A Wife Loved Like The Church

Being Pursued in the Midst of Pain

Posted on: April 18, 2011

I nearly burned our house down on Friday.

You might think that is a slight overstatement, but it’s not. I put a pot of stew on the stove, walked outside to play with the girls and that was the end. I had no concept of the time passed. I had no clue what was taking place, literally, feet from me. No alarms. No smell of smoke. Nothing triggered me, but Jack’s barking.

Jack {who was outside as well} started barking and barking. At first I dismissed him, then when he persisted, I went to the back door to find my kitchen/living room filled with smoke. Black, nasty smoke. In the moment, I calmly removed the pot, opened the windows and began to air out the house. Thankfully, nothing was damaged beyond the charred pot, though the smell of fire still lingering this morning.

Saturday morning, I flooded the girls’ bathroom. The toilet got clogged while I was cleaning and water started flowing everywhere.

I panicked. 

My first instint was “Don’t tell Jonathan.” You see, I’d already failed miserably the day before and we were still paying for it {by way of spending all Saturday morning cleaning and washing our smoke filled home}. I didn’t want him to see my failure again. I was ashamed. Embarrassed. Guilty. I wanted to run. Hide. Escape.

Finally, I called out for Jonathan. Even though I knew he was frustrated, he still loved me through it. He stayed calm. Fixed the situation.

And that’s when I lost it.

I ran.

I hid.

I sat in our bathroom and wept.

I calculated all the ways I failed. All the things I’d done wrong. Again. All the ways I didn’t deserve love. Didn’t deserve a second change.

Then there was a knock at the door. It was Julia.

“Mama, why are you sad?”

More tears.

Then another knock. It was Hannah.

“Mama, sad?”

More tears.

Then another knock. It was Jonathan.

“Babe, come out, please. You have two adorable daughters and a husband that loves you. Come out.”

Then a final knock. It was God.

“Sarah you are loved. By Me.”

I opened the door. Both to my family and to my God.

When I am in pain, I run. When I have failed, I run. When my trials are too big, too overwhelming, I run. I hide from the pain, from the failure, from the trial. I run and hide because I am afraid that maybe this time – this time – I’ve gone to far. I’ve messed up too much. This time I can’t be forgiven. This time I can’t make it right.

But that isn’t true.

Through Christ’s blood, I will always be forgiven.

Through Christ’s death, I will always be made right.

This weekend, through my failures, my family’s love spoke to me. My husband’s kind direction and warm embrace. My daughters’ gentleness and sweet innocence. Through them, God reminded me that I can run, I can hide, but He will always find me. He will always knock at my door. He will always pursue me. Because, in my failures, He loves me most of all.

12 Responses to "Being Pursued in the Midst of Pain"

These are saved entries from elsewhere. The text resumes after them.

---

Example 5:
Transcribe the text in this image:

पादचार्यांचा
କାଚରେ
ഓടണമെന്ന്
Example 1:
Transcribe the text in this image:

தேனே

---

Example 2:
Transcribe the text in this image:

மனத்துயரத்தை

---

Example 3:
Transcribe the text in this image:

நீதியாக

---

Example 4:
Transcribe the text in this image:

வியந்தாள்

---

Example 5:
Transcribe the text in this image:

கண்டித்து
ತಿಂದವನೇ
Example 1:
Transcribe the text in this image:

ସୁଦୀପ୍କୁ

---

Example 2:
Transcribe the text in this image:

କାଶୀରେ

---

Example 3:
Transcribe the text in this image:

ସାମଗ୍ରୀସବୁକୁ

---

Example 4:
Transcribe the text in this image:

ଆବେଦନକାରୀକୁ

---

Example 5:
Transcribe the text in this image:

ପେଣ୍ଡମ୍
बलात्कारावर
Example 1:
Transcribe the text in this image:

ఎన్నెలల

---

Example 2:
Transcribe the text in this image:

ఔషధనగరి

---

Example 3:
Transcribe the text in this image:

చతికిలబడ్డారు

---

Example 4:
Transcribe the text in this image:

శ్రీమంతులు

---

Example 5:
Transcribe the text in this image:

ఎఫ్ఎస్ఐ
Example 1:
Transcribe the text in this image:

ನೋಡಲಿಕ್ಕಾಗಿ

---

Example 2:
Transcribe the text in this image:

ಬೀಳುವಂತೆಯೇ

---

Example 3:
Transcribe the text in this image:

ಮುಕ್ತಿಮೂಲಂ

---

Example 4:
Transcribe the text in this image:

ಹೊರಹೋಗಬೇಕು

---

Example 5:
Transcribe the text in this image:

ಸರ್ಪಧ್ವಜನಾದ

I am so sorry for your pain this weekend (you hid it well at Evan’s bday). Thank God for Jack, your husband, and your beautiful girls that continue to show you love! You are an amazing woman and these are not failures, but trials that will strengthen you! I can’t tell you the number of times I’ve tried to be everything to feel like nothing due to perceived failure. It sure does make us more resilient Mamas!

amen sista- thanks for sharing 🙂 glad you and your family are safe and sound.

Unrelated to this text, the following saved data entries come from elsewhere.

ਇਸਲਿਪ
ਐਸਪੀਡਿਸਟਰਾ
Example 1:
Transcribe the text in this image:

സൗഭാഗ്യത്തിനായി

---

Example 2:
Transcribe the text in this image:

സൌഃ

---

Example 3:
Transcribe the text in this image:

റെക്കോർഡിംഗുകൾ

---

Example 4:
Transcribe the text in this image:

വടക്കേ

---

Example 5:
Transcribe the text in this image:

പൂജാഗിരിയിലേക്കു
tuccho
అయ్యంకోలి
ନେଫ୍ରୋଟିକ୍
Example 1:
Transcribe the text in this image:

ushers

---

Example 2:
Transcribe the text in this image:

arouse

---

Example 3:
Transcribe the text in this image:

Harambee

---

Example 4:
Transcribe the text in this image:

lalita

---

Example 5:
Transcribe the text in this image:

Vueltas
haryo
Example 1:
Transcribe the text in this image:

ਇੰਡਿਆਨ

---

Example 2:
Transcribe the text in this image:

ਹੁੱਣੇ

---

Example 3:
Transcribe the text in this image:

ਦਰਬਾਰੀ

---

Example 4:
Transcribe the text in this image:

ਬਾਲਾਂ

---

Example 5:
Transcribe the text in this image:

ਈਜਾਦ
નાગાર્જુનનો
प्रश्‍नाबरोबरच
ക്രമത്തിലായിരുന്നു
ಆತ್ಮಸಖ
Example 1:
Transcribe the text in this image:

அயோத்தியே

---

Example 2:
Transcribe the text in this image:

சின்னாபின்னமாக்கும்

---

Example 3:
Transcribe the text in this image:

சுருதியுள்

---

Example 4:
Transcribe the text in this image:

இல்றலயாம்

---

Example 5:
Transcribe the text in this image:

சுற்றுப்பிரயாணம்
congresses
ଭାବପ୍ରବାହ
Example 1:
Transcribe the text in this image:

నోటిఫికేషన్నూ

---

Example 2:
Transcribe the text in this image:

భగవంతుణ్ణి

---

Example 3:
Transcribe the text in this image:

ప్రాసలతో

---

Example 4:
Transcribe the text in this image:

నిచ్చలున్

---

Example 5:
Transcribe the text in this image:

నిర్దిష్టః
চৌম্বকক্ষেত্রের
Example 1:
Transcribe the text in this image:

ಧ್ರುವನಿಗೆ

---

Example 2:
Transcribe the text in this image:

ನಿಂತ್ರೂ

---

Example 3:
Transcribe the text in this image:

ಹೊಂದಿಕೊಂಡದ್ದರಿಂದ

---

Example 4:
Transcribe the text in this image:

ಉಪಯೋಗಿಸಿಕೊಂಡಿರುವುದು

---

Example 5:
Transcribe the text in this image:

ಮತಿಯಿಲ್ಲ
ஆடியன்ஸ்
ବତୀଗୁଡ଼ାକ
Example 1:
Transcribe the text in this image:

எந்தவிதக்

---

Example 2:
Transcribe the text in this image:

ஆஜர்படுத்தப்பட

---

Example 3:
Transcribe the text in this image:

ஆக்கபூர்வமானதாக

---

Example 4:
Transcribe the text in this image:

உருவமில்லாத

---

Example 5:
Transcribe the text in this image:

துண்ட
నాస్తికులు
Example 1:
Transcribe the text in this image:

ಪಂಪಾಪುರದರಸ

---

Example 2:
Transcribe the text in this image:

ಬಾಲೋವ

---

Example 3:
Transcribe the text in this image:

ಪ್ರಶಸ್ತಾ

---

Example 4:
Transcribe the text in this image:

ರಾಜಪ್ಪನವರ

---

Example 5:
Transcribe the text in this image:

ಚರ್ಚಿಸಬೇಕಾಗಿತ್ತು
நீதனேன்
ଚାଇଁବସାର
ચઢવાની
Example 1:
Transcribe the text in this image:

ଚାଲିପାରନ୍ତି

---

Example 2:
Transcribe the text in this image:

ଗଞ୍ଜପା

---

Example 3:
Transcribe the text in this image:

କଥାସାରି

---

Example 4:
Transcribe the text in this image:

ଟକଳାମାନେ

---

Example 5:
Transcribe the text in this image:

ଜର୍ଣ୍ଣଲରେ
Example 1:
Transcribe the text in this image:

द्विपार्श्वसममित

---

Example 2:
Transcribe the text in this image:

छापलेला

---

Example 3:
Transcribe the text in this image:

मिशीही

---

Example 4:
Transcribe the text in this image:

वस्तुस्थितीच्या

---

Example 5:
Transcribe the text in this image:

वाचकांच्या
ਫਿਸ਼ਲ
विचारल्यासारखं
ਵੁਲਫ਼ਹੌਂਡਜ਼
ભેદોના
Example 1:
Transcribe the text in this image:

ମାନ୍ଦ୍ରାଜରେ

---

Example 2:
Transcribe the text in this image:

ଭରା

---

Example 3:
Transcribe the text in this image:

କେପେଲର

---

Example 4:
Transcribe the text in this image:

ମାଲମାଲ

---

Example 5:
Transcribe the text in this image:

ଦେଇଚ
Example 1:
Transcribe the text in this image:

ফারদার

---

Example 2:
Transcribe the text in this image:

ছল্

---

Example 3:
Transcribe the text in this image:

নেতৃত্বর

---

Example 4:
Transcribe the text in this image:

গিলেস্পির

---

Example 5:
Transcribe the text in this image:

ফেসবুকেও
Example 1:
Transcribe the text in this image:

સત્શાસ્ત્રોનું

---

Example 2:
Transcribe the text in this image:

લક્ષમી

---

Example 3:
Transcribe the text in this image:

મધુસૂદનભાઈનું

Great words, Sarah. I resonate with the running/shame part big time.

Angela – by Evan’s party I was doing much better, otherwise I might not have made it.

Glad to know I’m not the other one that fails and/or runs. Logically I know that, but emotionally sometimes it’s hard to remember.

amen. And remember your God-given hormonoes are going strong right now 😉

I totally got goose bumps reading this! Thank you for sharing. You are so real and so human. It’s refreshing to see that shine through in an “online personality” where we sometimes put a perfect face on for the world to see. Your children are very blessed to have you for a mommy. And you’re right…God loves you so much! Keep on keeping on! You’ll do just fine my fellow mommy friend.

Blessings,
Rosann
http://www.christiansupermom.com/

Thanks Rosann! I try to be as real as I can. Sometimes real looks kinda perfect and well, sometimes real looks like the hard, dirty places we fall into. But in it all, God is even more real. I just pray that my life and blog continue to be a reflection of Him!

What a fantastic post. I thought about it all day yesterday. Giving thanks for the times Chris, others, and Jesus have pursued me in my failures or dark and lonely places. Though, I often still run from it all and want to hide in shame.

Thanks for sharing!

Wow. One of the most honest blog entrys I’ve read and it totally resonated with me – I can so relate to what you are feeling and thank God also. Thanks for sharing Sarah and God Bless you and your family. You are a very special lady 🙂

[…] I just love this post, plain and simple::: Being Pursued in the Midst of Pain […]

Beautifully raw post, Sarah. Thank you for the reminder!!

What wonderful words to read tonight. Thank you for a needed reminder.